Slow payment's no excuse

Judgment was given on Monday in Pearce and another v Elecheck Ltd and another, a Chancery Division decision of Judge Weeks QC (sitting as a judge of the High Court) that was picked up by Butterworths' All England Direct subscription service.

Pearce was managing director of PTS Ltd, a company that tested portable electrical appliances as a subcontractor for Elecheck. When Elecheck took a long time to pay PTS's invoices, Pearce threatened to contact other subcontractors of Elecheck who were having the same problem, as well as Elecheck's customers - both of which might prove embarrassing for Elecheck. Elecheck subsequently terminated its contract with PTS and asked PTS to return of all material and data which it held in connection with Elecheck's business and clients. Some time afterwards, W (one of Elecheck's area sales managers) decided to leave his employment and join PTS.

Unbelievably, this illustration was thrown up by a Google
Image search under the terms 'electric', 'shock' and 'cat'

When P and PTS sued Elecheck for non-payment of invoices. Elecheck brought a Part 20 claim, alleging that W had given Pearce and PTS documents and database information about its business and clients and that W, Pearce and PTS had all breached confidentiality and infringed copyright in the databases. W brought his own Part 20 claim against Elecheck for non-payment of commission for his last month of employment. Following judgment on those issues, the court heard further argument on Elecheck's submission that a distinction should be drawn between Pearce and PTS and that Pearce should be held personally liable for the acts complained of.

Judge Weeks ordered Elecheck to pay PTS's outstanding invoices and W's commission. On the facts, W and PTS had indeed breached confidentiality and infringed Elecheck's copyright in the databases. Judgment would therefore be entered against Pearce and PTS for damages, but Pearce's personal liability should be limited to breach of confidence in respect only of those documents that passed through his hands and should not extend to copyright infringement in the databases.

Without the benefit of the transcript of the judgment in a dispute that seems to turn so much on the facts, the IPKat is cautious not to make any uninformed comment. Nonetheless this case is a useful reminder that two wrongs don't make a right. The fact that someone owes you money doesn't entitle you to infringe his database right or breach his entitlement to confidentiality - however unfair that may seem within the context of running a business that can't pay its bills until it first gets paid by others.

Tell me why you think I'm infringing!

Subscription service Lawtel came up with this little case today: Baxter Healthcare Corporation and another v Abbott Laboratories, a Patents Court decision of Mr Justice Mann.

Baxter applied for a declaration of non-infringement under the Patents Act 1977 s.71 in respect of Abbott's patent.
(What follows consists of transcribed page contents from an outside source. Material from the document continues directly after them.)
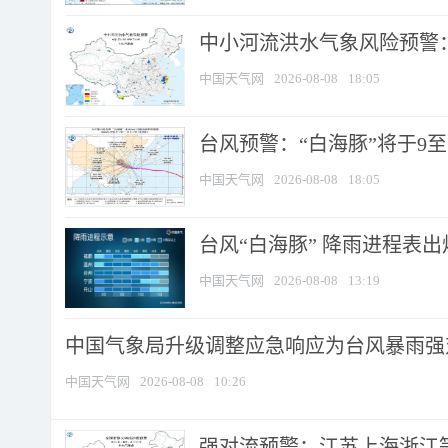
中小河流洪水气象风险预警：
中国天气网
2026-08-08
18:05
台风预警：“白海豚”将于9至1
中国天气网
2026-08-08
18:05
台风“白海豚” 降雨进程表出炉
中国天气网
2026-08-08
13:19
中国气象局升级调整应急响应为台风暴雨强
中国天气网
2026-08-08
10:26
强对流预警：江苏上海浙江等地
Abbott conceded that Baxter's sale of a particular product in the UK would not infringe claims 1 and 5 of its patent, though it made no concession as to the other claims. Baxter therefore sought further information as to what was the case that Abbott intended to argue on infringement of those other claims. Abbott argued that Baxter had to bear the burden of proof that it was not infringing the claims and that Baxter's application would be forcing Abbott to give particulars of construction that, on the authorities, it should not have to do.

Mann J ordered Abbott to particularise its case further. Abbott was clearly aware of the case it intended to run and, notwithstanding the burden of proof, it was highly unsatisfactory to wait until exchange of witness statements for the nature of that case to become apparent. Under the Civil Procedure Rules, parties are required to plead positive cases and patent litigation was no exception: the fact that there was no burden of proof on Abbott did not obviate the need for it to plead its case.
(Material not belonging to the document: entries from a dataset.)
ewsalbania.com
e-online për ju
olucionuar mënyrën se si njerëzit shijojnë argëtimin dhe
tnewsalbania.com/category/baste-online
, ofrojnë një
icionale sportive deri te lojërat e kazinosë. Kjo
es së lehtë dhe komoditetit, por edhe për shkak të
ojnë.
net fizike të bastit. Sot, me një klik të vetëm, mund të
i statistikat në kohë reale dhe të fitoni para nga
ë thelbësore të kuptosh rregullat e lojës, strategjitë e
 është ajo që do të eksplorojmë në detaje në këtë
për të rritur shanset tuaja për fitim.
You live and learn, says the IPKat, who had no idea that an applicant for a declaration of non-infringement could force the patent owner to disclose his hand so effectively and enable the applicant to discover exactly what he need do in order to sail round a competitor's patent without crashing into it. Merpel adds, before applying for a declaration of non-infringement, don't forget to get a favourable non-binding opinion from the Patent Office. It all helps reduce the risk of failure ...



  1. I'm surprised the above anonymous post passed through the Kat control ...

  2. Thanks, Anonymous, for pointing this out. We pressed the wrong button!